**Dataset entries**
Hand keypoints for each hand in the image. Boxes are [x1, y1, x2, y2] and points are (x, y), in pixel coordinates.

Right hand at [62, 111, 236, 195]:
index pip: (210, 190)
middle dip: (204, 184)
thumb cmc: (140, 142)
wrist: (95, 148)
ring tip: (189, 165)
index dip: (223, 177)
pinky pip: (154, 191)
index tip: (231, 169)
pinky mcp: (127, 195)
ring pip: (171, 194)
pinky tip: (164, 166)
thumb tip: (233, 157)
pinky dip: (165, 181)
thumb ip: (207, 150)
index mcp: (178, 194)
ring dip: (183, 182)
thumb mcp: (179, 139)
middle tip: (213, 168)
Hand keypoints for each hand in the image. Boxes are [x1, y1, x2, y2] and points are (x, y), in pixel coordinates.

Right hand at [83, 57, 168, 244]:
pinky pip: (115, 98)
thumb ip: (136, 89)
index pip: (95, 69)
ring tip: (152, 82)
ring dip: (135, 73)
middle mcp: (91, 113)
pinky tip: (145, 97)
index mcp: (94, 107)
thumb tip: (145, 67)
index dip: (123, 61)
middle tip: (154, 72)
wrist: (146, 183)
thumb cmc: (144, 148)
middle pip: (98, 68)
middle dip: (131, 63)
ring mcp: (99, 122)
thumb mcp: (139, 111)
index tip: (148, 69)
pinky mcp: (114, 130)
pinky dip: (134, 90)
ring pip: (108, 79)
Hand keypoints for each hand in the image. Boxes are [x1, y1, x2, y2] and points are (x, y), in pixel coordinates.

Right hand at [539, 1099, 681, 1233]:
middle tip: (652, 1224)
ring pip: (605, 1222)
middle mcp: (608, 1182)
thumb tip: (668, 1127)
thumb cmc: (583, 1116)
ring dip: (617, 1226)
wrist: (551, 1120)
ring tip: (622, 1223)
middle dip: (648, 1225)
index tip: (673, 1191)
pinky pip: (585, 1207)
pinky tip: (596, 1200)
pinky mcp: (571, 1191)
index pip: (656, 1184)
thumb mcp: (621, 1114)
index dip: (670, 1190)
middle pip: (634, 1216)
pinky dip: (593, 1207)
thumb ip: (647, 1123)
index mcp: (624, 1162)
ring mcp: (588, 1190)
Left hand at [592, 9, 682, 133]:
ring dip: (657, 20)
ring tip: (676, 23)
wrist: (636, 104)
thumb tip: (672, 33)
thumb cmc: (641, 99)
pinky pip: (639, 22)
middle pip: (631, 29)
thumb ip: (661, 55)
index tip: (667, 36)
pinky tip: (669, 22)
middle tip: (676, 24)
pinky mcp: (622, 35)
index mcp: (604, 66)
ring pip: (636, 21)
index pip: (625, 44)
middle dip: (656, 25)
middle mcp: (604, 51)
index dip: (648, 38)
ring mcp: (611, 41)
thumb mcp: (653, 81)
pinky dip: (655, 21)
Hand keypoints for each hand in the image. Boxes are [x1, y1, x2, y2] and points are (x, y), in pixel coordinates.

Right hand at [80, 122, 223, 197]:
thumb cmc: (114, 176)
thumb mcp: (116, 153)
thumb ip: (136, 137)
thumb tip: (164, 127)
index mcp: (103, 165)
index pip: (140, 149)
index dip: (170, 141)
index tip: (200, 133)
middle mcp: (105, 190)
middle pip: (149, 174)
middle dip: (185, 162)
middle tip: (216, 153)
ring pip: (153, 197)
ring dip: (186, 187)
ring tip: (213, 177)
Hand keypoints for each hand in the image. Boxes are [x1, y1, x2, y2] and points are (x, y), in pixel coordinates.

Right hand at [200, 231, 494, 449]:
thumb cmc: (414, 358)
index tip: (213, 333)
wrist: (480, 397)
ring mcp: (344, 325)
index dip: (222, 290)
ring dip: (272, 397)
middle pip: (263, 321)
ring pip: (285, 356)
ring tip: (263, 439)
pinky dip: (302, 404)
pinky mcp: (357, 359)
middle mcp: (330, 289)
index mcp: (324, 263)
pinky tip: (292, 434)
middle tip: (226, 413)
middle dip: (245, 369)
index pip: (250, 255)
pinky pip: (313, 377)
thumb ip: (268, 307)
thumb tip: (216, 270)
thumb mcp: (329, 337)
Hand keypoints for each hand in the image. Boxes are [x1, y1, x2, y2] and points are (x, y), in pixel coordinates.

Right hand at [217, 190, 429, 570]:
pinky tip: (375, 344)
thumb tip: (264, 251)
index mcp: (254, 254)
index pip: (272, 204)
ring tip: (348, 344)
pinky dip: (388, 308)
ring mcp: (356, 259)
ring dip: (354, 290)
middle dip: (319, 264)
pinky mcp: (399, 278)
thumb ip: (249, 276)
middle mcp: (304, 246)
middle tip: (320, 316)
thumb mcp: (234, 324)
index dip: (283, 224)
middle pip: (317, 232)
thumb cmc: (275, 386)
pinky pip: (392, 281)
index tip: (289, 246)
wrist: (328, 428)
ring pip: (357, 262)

**What the task requires**
State how many lines in the entries above include the word "wrist"; reply with the number alone.

**Result of this exercise**
6